There is poetic intent in
some of the music of Fredrick Kaufman on another new Navona CD, although this
is strictly a disc of instrumental music. The featured work here is the “Guernica” Piano Concerto, inspired both
by Picasso’s iconic painting and by the bombing of the town that led Picasso to
create his masterpiece. This work is in the traditional three movements, which
prove to fit the Guernica story rather well: “The Tragedy of Guernica” in the
expansive opening movement, “Mourning” for the slow movement, and
“Resurrection” as the finale. The arc of the story is a traditional one as well
– from tragedy through sadness to triumph – and is often found in wartime works
(think of Shostakovich’s “Leningrad” symphony). Kaufman follows the emotions of
the subject well and not too slavishly, although without any particular insight
that would make this seem some sort of definitive musical treatment of the Luftwaffe’s
1937 Guernica bombing and its aftermath. This is a solid piece, not especially
innovative but true to its subject matter and effective within its fairly
constrained bounds. The CD also features Kaufman’s “Kaddish” Concerto for Cello and String Orchestra, a work that
stands on the one hand in the same line as Leonard Bernstein’s “Kaddish”
symphony (No. 3) and on the other in the tradition of Max Bruch’s Kol Nidrei for cello and orchestra.
Kaufman’s piece does not draw directly on either of these earlier works, but it
shares some of their sentiments and some of the long-drawn cello lines of the
Bruch. Again, this is a well-made work, a single-movement concerto that
progresses through a variety of emotions and different degrees of virtuosity – with
its devotional elements predominating (the piece was written in honor of the
composer’s parents). Seascape, the
final work on the CD, will make some listeners think inevitably of Debussy’s La Mer, with which it shares
impressionistic contrasts between the calm and turbulence of the ocean – even
though Kaufman is not at all like Debussy stylistically. The fact that
Kaufman’s works seem tied to those of a number of other composers without
directly imitating their styles points to a certain lack of strong
individuality in Kaufman’s music, for all that it is intelligently constructed
and well scored.
Sydney Hodkinson, on the
other hand, does have a recognizable style of his own. Like many modern
classical composers, Hodkinson has been strongly influenced by jazz; but beyond
that, his works evince a genuine desire to connect with audiences both in their
scoring and in the cleverness and sometimes ingenuity of their structure. A
piano concerto dominates this Navona disc as it does the one of Kaufman’s
music. Hodkinson’s is a four-movement work bearing the title “A Shifting Trek”

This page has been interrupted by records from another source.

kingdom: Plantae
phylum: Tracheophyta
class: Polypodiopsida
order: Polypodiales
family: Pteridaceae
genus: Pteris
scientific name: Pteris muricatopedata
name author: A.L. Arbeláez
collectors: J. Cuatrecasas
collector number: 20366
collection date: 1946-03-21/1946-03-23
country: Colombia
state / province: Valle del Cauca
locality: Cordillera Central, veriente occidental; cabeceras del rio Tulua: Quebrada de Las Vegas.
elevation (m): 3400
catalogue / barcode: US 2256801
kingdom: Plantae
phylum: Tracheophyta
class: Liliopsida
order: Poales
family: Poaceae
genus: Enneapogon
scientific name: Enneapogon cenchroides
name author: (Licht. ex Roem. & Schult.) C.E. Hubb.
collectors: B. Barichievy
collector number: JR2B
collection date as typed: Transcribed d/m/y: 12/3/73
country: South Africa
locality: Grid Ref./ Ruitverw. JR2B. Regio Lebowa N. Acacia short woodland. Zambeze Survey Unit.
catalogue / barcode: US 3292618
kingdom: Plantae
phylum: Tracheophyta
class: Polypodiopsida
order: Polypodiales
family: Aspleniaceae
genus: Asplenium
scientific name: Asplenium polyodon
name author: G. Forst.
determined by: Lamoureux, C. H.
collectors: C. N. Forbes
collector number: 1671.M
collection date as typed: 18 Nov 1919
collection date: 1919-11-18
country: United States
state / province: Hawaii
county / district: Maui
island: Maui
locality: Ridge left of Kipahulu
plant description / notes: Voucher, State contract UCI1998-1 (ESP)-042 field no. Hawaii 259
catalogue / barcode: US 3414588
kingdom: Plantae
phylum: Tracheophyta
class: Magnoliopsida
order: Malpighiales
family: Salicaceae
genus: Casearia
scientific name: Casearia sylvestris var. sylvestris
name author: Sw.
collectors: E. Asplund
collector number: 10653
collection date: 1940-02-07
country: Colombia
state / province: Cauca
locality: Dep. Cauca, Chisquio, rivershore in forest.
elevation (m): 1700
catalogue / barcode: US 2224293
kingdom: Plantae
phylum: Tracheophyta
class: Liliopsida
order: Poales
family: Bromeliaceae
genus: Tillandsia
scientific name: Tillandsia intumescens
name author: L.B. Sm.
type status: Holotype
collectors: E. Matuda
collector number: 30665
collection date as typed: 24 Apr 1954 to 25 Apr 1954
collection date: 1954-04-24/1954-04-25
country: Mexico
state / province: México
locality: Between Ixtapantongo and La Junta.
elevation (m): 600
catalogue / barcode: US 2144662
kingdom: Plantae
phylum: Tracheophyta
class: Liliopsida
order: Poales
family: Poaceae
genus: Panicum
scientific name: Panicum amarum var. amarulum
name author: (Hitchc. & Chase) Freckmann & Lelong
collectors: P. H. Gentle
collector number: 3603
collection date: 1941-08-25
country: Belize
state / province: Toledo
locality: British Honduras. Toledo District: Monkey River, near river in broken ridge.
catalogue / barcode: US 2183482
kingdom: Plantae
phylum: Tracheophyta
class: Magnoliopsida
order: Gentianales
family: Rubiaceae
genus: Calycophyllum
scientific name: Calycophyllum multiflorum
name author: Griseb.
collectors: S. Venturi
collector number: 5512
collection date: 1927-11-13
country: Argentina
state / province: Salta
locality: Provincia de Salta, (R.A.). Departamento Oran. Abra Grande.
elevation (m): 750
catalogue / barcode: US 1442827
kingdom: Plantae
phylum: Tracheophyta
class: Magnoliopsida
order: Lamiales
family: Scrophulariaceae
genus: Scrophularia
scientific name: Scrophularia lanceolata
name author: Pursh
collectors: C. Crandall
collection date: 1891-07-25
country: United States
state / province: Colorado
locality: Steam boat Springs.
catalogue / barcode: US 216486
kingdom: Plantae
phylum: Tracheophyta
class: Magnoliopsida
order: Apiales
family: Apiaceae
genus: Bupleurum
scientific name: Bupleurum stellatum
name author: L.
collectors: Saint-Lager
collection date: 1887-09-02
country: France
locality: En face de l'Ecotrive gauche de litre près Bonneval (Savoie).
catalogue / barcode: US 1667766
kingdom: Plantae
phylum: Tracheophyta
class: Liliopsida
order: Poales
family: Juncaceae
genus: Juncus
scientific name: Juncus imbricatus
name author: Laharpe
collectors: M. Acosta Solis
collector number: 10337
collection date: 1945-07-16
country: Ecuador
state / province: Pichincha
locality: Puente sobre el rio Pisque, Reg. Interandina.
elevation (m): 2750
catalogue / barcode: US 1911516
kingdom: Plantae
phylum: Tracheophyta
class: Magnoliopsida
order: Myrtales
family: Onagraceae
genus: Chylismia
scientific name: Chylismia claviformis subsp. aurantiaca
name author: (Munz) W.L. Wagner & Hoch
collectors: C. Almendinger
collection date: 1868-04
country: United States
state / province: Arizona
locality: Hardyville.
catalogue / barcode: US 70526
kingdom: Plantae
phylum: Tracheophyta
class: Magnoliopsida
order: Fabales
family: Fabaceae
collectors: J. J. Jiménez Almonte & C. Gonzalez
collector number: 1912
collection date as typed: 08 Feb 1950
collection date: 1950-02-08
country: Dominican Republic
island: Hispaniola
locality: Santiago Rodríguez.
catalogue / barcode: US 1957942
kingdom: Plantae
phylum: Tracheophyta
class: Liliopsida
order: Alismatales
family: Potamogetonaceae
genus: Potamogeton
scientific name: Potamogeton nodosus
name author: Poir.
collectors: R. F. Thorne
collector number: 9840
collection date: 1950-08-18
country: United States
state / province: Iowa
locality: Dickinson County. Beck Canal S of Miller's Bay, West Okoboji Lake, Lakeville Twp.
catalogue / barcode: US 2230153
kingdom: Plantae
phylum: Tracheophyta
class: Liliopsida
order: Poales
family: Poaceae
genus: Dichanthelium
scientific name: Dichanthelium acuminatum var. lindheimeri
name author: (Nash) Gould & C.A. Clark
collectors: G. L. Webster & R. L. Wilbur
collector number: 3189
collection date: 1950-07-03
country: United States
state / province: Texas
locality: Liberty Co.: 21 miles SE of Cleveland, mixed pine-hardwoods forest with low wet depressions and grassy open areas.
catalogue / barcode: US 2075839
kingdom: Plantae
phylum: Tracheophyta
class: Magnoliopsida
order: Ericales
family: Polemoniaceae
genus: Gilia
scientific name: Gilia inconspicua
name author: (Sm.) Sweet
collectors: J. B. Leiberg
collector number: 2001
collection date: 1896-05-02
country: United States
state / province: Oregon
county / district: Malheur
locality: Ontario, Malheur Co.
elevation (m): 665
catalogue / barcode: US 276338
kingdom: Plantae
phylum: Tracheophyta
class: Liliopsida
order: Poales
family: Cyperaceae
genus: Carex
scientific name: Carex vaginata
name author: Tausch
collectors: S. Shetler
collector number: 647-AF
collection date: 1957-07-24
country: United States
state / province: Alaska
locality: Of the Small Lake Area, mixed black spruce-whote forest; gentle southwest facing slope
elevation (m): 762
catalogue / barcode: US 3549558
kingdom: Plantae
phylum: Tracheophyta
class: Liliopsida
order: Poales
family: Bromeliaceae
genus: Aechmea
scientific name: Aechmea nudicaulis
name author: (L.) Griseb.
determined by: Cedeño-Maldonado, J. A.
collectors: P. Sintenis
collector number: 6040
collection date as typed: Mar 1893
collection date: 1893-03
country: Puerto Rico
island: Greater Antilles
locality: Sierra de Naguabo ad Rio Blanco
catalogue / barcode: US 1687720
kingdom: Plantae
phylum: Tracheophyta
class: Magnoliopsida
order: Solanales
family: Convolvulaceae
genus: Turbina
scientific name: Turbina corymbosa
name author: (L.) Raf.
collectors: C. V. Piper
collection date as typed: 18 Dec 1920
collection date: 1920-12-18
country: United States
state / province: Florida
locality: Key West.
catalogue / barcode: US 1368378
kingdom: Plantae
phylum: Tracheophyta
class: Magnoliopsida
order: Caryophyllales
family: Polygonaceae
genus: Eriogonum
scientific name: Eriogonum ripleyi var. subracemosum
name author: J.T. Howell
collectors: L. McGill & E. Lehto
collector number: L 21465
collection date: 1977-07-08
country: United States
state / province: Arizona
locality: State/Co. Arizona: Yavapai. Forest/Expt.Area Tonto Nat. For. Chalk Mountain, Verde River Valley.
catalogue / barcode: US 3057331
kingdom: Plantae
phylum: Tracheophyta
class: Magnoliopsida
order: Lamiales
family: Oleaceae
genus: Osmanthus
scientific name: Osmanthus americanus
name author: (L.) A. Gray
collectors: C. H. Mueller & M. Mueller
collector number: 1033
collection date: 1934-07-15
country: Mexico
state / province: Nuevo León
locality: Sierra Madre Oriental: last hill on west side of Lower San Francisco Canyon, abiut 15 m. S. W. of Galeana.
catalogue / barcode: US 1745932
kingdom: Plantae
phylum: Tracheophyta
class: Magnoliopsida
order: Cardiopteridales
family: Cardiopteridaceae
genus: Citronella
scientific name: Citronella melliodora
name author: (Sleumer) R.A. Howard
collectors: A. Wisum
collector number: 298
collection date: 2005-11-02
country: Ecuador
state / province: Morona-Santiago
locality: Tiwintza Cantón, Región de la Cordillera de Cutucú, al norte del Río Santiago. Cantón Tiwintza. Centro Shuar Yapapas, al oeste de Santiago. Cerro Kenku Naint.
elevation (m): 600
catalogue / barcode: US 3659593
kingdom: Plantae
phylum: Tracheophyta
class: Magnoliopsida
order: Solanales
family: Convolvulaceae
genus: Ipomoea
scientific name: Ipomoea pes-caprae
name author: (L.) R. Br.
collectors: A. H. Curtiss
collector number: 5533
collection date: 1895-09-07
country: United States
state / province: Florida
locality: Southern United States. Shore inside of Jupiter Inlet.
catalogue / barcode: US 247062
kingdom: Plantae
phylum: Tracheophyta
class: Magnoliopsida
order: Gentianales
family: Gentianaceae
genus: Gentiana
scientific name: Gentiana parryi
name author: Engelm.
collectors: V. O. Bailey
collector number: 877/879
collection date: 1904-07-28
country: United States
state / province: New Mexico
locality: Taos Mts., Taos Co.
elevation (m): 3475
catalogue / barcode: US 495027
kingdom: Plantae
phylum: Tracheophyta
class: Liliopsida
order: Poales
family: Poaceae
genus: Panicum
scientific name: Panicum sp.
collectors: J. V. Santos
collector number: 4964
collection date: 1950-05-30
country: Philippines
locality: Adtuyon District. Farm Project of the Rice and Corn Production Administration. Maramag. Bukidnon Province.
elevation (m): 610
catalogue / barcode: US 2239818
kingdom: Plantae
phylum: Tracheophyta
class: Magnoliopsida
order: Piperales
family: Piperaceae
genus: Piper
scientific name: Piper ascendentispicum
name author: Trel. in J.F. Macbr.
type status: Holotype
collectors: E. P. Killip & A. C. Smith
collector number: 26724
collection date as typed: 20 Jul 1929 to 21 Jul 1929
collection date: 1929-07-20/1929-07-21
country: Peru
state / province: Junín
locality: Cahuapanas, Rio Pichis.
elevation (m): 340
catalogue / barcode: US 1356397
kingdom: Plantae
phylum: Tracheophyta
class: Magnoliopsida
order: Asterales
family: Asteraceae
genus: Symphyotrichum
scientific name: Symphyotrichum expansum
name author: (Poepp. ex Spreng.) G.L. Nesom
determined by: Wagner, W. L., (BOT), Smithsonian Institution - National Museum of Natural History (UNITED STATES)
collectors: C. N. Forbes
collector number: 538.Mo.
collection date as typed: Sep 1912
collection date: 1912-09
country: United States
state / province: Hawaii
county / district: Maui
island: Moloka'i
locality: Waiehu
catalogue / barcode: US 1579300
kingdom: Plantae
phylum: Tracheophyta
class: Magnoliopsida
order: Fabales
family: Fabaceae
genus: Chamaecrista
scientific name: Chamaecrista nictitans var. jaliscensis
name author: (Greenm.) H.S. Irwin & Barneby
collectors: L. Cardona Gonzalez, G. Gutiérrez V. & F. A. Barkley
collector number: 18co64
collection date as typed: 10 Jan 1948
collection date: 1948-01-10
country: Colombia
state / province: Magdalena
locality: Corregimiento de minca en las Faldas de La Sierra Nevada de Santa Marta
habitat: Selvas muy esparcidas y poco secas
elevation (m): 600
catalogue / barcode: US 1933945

– typical of his tantalizing hints about the music that, however, stop short of
insisting on a specific program. A rather extended piece, running more than
half an hour, the concerto uses traditional tempo markings for its movements
and gives no hint of exactly what its overall title may mean – but the
differentiation of its movements does indeed showcase a variety of musical
approaches and a sense of meandering progress that eventually achieves a
satisfying conclusion. More focused on a single mood is Epitaphion, a lament for orchestra whose title is a reflection of
multiple meanings, from the Epitaphios icon for Good Friday and Holy Saturday
in the Eastern Orthodox religion to the notion of a lamentation upon the grave
(note the included word “epitaph”). This is a serious piece of largely uniform
mood, but with enough variety in orchestration, structure and rhythm to sustain
listeners’ interest. It is not, however, as accessible as the delightful Potpourri, whose 11 segments run from
less than one minute to just over three, their moods flitting by in quicksilver
fashion, listeners having just enough time to grasp what one piece is doing
before it ends and is replaced by the next. The pieces’ generally whimsical
titles reflect their content well and lead to some amusing juxtapositions:
“Stuck” followed by “Spasm” and then by “Gruff,” for example, or “Cirrus”
followed by “Hopscotch.” It is altogether fitting that the final, fleet
miniature here is called “Scoot.” Hodkinson is not really a miniaturist – he
actually seems quite comfortable in more-extended forms – but in terms of reaching
out to an audience, the little bits that he collectively calls Potpourri are very effective indeed.